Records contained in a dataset
——————————
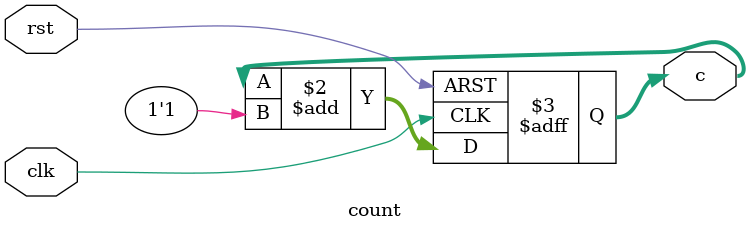
<source format=v>
module count(	c,
				clk,
				rst
			);

  input clk,rst; 
  output [7:0]c;
  reg [7:0]c;

  always @(posedge clk or posedge rst)
	begin
       if (rst)
        c <= 8'b0;
       else
		c <= c + 1'b1;
	end
  endmodule


</source>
——————————
What is needed is an exact copy of the data, without any pictures.

**Answer to the exercise**
<source format=v>
module count(	c,
				clk,
				rst
			);

  input clk,rst; 
  output [7:0]c;
  reg [7:0]c;

  always @(posedge clk or posedge rst)
	begin
       if (rst)
        c <= 8'b0;
       else
		c <= c + 1'b1;
	end
  endmodule


</source>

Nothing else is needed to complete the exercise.